2020年11月15日「渇いている人はだれでも」

渇いている人はだれでも、わたしのところに来て飲みなさい。 わたしを信じる者は、その人の内から生きた水が川となって流れ出るようになる。(ヨハネによる福音書7章37〜38節)

主イエスは祭りの場所に来て、今日の聖句で人々に呼びかけた。祭は人々の日頃の憂(う)さを晴らす。しかし、終れば興奮は冷め、空しさが帰ってくる。待っているのは金や権力という、力がモノを言う現実である。力を得るために競い、弱者は切り捨てられる弱肉強食の社会である。 いじめ、不正、暴力が後を絶たない砂漠のような渇いた社会である。しかし、そうした社会を作っているのは、他ならない私た ちである 。

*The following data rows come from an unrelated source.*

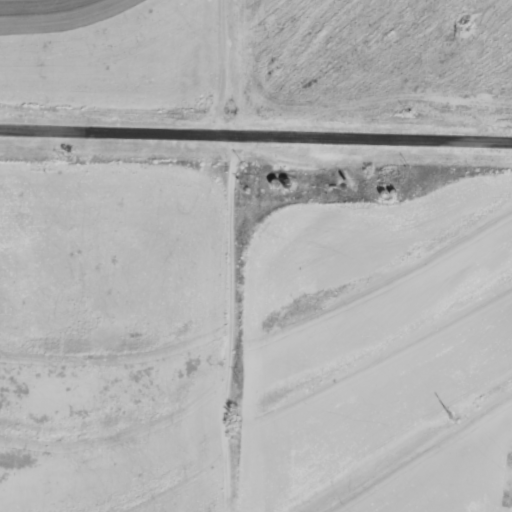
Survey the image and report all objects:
road: (255, 133)
road: (197, 228)
power tower: (447, 415)
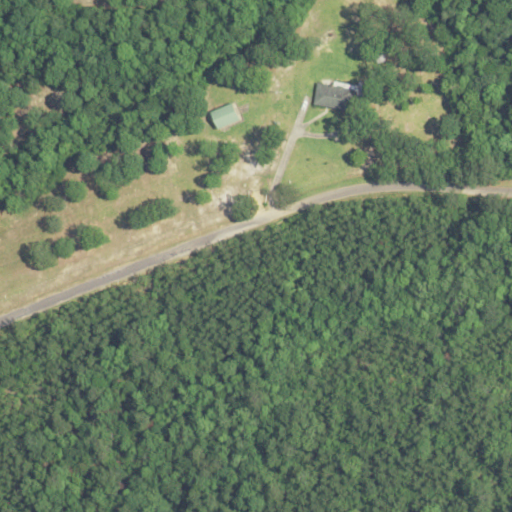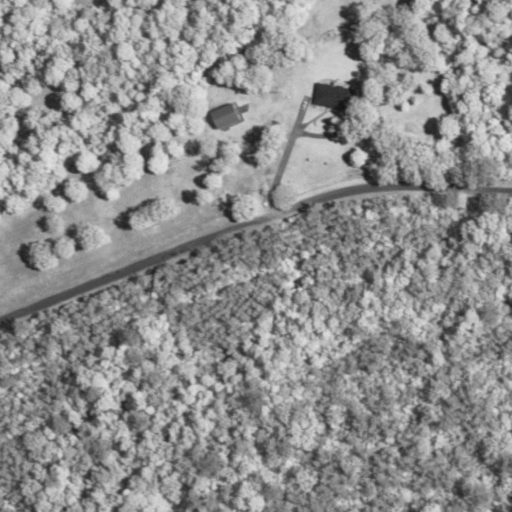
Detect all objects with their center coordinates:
building: (226, 115)
road: (249, 221)
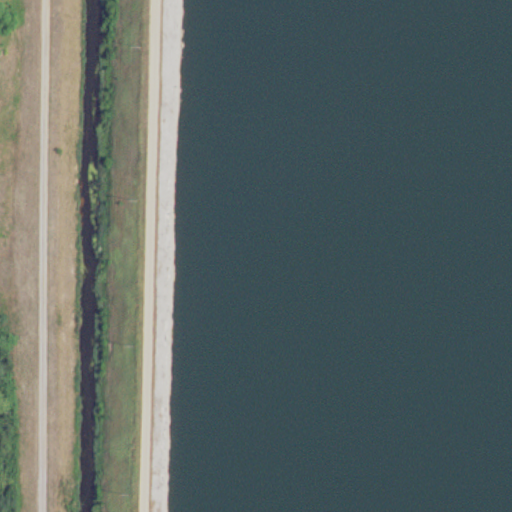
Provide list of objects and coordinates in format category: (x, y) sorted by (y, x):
road: (47, 255)
road: (154, 256)
wastewater plant: (255, 256)
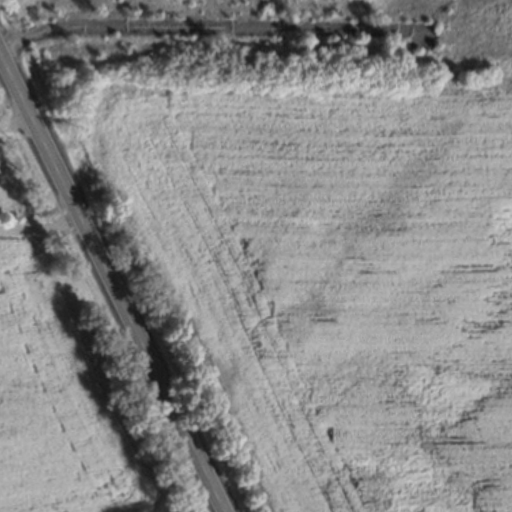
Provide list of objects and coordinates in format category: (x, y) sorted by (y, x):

私たちは渇いている。そのことを一番よくご存じである主イエスが、今日の聖句をもって私たちを招かれる。私たちが渇いているのは魂である。もし人間に魂が無かったら、食べることに事欠かず、体が丈夫であり、精神的・本能的な欲求が満たされていれば、それで満足するだろう。 しかし、魂を持っている人間はそうはいかない 。

「主なる神は、土の塵(ちり)で人を形づくり、その鼻に命の息を吹き入れられた 。人はこうして生きる者となった」 (創世記2・7)。人間は肉体の充足を求める生物的存在であると同時に、神の息吹きを必要とする霊的存在として造られた。「来て、飲め」と言われる主イエスは、人の魂を潤す「生きた水」であり、神の息吹きである。孤独な者、病む者、死を恐れる者も、主の許に来るならば、「生きた水」が与えられる。魂の渇きを覚えて、主の許に来る者は幸いである。「神よ、あなたは私たちの魂をあなたに向けて造られたので、私たちの魂はみ許に憩うまで安きを得ません」 (アウグスティヌス)。